Однако не скоро удалось найти ему кафе, открывавшееся к тому же только в восемь часов, и он целый час бродил возле, словно голодный волк. К открытию кафе он первым стоял у двери, возглавляя небольшую толпу алчущих. Она состояла из нескольких заспанных молодых людей, очевидно студентов, двух-трех неопределенного вида граждан — должно быть, приезжих, чудной старухи в широкополой черной шляпе и в ажурных перчатках до локтей и двух рабочих в спецовках, не успевших, наверное, позавтракать дома. Ворвавшись в кафе, Олег набрал три порции оладьев, три стакана кофе с молоком, полный стакан сметаны, сосиски, крутые яйца — и все это валившееся с подноса бережно снес к столу и вдумчиво расставил в порядке уничтожения. Переглядываясь со старушкой в шляпе, которая пощипывала бутерброд с сыром и запивала кефирчиком из стакана, Олег в несколько минут расправился с завтраком. Старая дама смотрела на него одобрительно, с интеллигентной улыбкой на сморщенных губах.
Покинув кафе, Олег направился по улице, еще не зная куда, но в ясном предчувствии того, что сегодня обязательно встретит нечто необыкновенное, достойно завершающее это радостное для него утро.
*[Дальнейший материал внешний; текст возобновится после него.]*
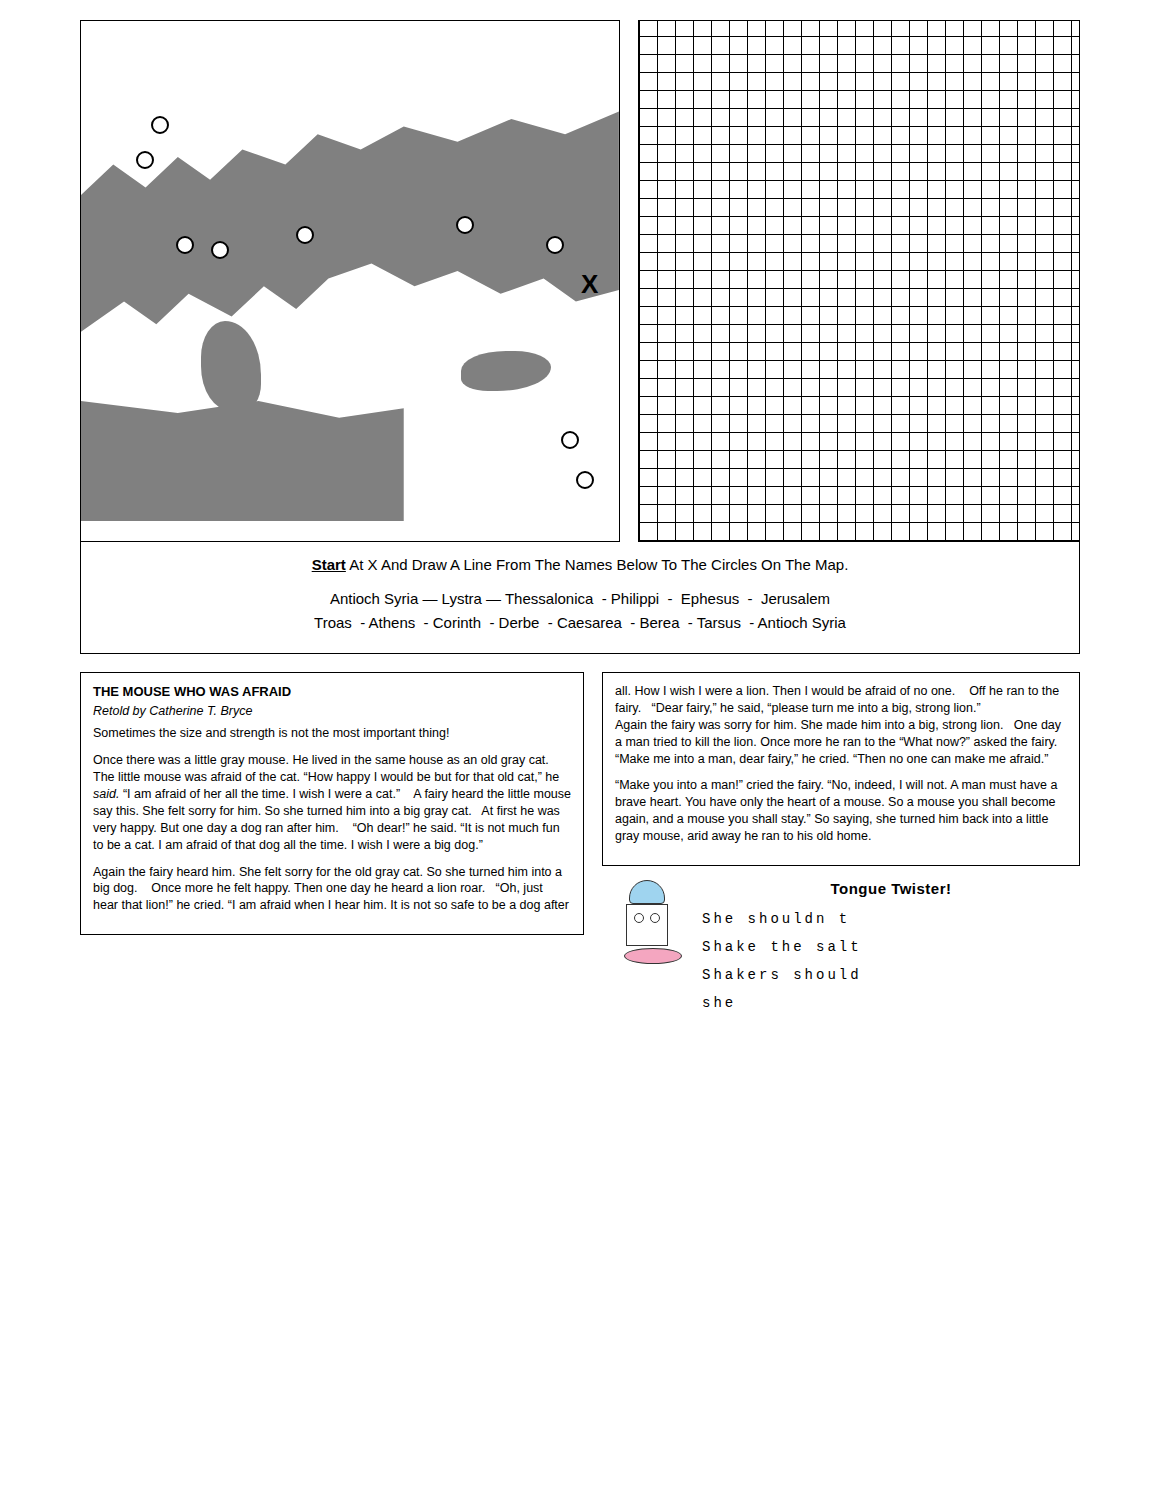X
Start At X And Draw A Line From The Names Below To The Circles On The Map.
Antioch Syria — Lystra — Thessalonica - Philippi - Ephesus - Jerusalem
Troas - Athens - Corinth - Derbe - Caesarea - Berea - Tarsus - Antioch Syria
THE MOUSE WHO WAS AFRAID
Retold by Catherine T. Bryce
Sometimes the size and strength is not the most important thing!
Once there was a little gray mouse. He lived in the same house as an old gray cat. The little mouse was afraid of the cat. “How happy I would be but for that old cat,” he said. “I am afraid of her all the time. I wish I were a cat.” A fairy heard the little mouse say this. She felt sorry for him. So she turned him into a big gray cat. At first he was very happy. But one day a dog ran after him. “Oh dear!” he said. “It is not much fun to be a cat. I am afraid of that dog all the time. I wish I were a big dog.”
Again the fairy heard him. She felt sorry for the old gray cat. So she turned him into a big dog. Once more he felt happy. Then one day he heard a lion roar. “Oh, just hear that lion!” he cried. “I am afraid when I hear him. It is not so safe to be a dog after
all. How I wish I were a lion. Then I would be afraid of no one. Off he ran to the fairy. “Dear fairy,” he said, “please turn me into a big, strong lion.”
Again the fairy was sorry for him. She made him into a big, strong lion. One day a man tried to kill the lion. Once more he ran to the “What now?” asked the fairy. “Make me into a man, dear fairy,” he cried. “Then no one can make me afraid.”
“Make you into a man!” cried the fairy. “No, indeed, I will not. A man must have a brave heart. You have only the heart of a mouse. So a mouse you shall become again, and a mouse you shall stay.” So saying, she turned him back into a little gray mouse, arid away he ran to his old home.
Tongue Twister!
She shouldn t
Shake the salt
Shakers should
she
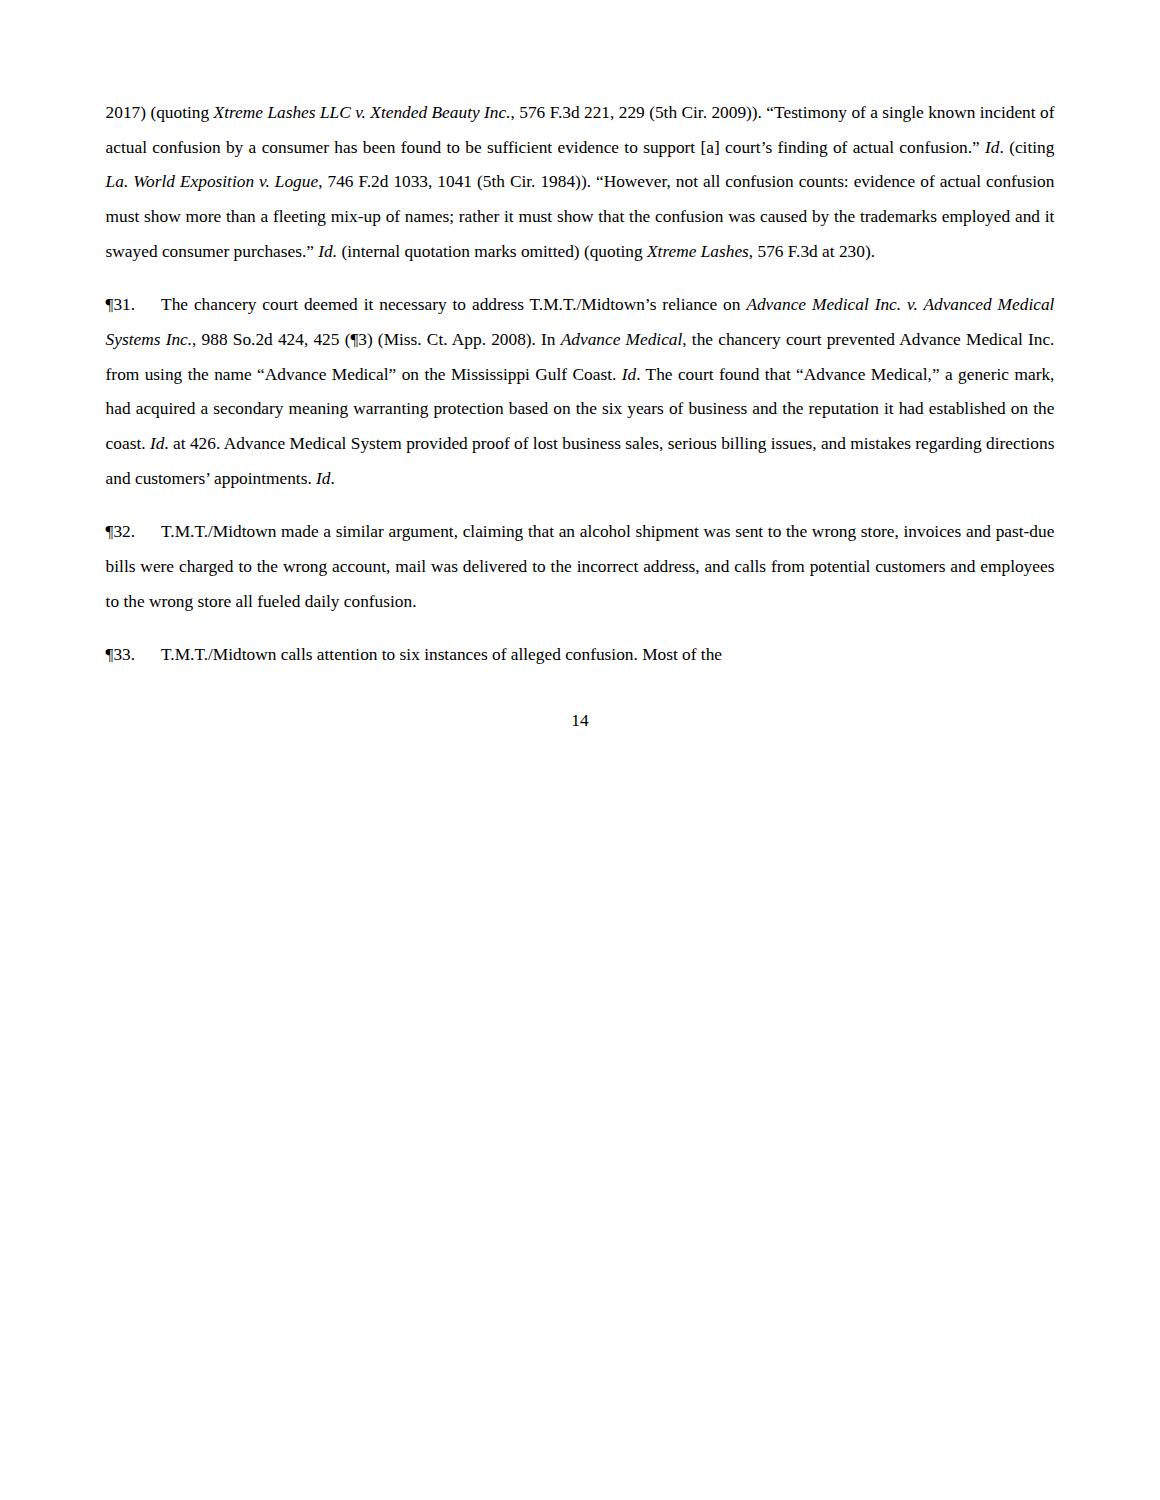2017) (quoting Xtreme Lashes LLC v. Xtended Beauty Inc., 576 F.3d 221, 229 (5th Cir. 2009)). “Testimony of a single known incident of actual confusion by a consumer has been found to be sufficient evidence to support [a] court’s finding of actual confusion.” Id. (citing La. World Exposition v. Logue, 746 F.2d 1033, 1041 (5th Cir. 1984)). “However, not all confusion counts: evidence of actual confusion must show more than a fleeting mix-up of names; rather it must show that the confusion was caused by the trademarks employed and it swayed consumer purchases.” Id. (internal quotation marks omitted) (quoting Xtreme Lashes, 576 F.3d at 230).
¶31. The chancery court deemed it necessary to address T.M.T./Midtown’s reliance on Advance Medical Inc. v. Advanced Medical Systems Inc., 988 So.2d 424, 425 (¶3) (Miss. Ct. App. 2008). In Advance Medical, the chancery court prevented Advance Medical Inc. from using the name “Advance Medical” on the Mississippi Gulf Coast. Id. The court found that “Advance Medical,” a generic mark, had acquired a secondary meaning warranting protection based on the six years of business and the reputation it had established on the coast. Id. at 426. Advance Medical System provided proof of lost business sales, serious billing issues, and mistakes regarding directions and customers’ appointments. Id.
¶32. T.M.T./Midtown made a similar argument, claiming that an alcohol shipment was sent to the wrong store, invoices and past-due bills were charged to the wrong account, mail was delivered to the incorrect address, and calls from potential customers and employees to the wrong store all fueled daily confusion.
¶33. T.M.T./Midtown calls attention to six instances of alleged confusion. Most of the
14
Из раскрытого окна на третьем этаже огромного дома взмыла на волю музыка, знакомая мелодия из «Времен года» Чайковского, и Олег, остановившись, с волнением слушал ее. И когда смолкла она, другие звуки — гул машин, шум города, набирающего свой утренний разбег, — постепенно завладели его вниманием. Олег Клевцов оглянулся вокруг и увидел дома, улицы, распустившиеся свежие тополя в трепете легкого ветра, идущих людей в весенней одежде — жизнь, утренний лик ее увидел таким, каким он был на самом деле. С ним ли, праздно стоящим сейчас у подножия города, или вовсе без него — но всегда будет трепетать на гранях высоких домов этот ярый свет, и сверкать поток машин на гудящих, как море, улицах, и летать меж антенных мачт, темнеющих над крышами, невидимая и бесплотная, но живая, как сама человеческая душа, ее неумирающая музыка. Впервые он столь ясно осознал для себя, что согласен, оказывается, давно потаенно согласен, что пусть так оно и будет: гудит, и сверкает, и звонким голосом птиц славит самое себя жизнь, и плывет под разноцветными знаменами повторяющихся рассветов. Пусть все так и будет, всегда и вечно будет — с ним ли, без него ли — с его любовью, сверкнувшей мгновенной каплей в водопаде жизни, с его утратою любви и скорбью, в окончательном забвении любви, утраты, скорби — пусть все так и будет. Какое же облегчение сошло на душу, стоило только осознать это спокойное свое великодушие и бескорыстие!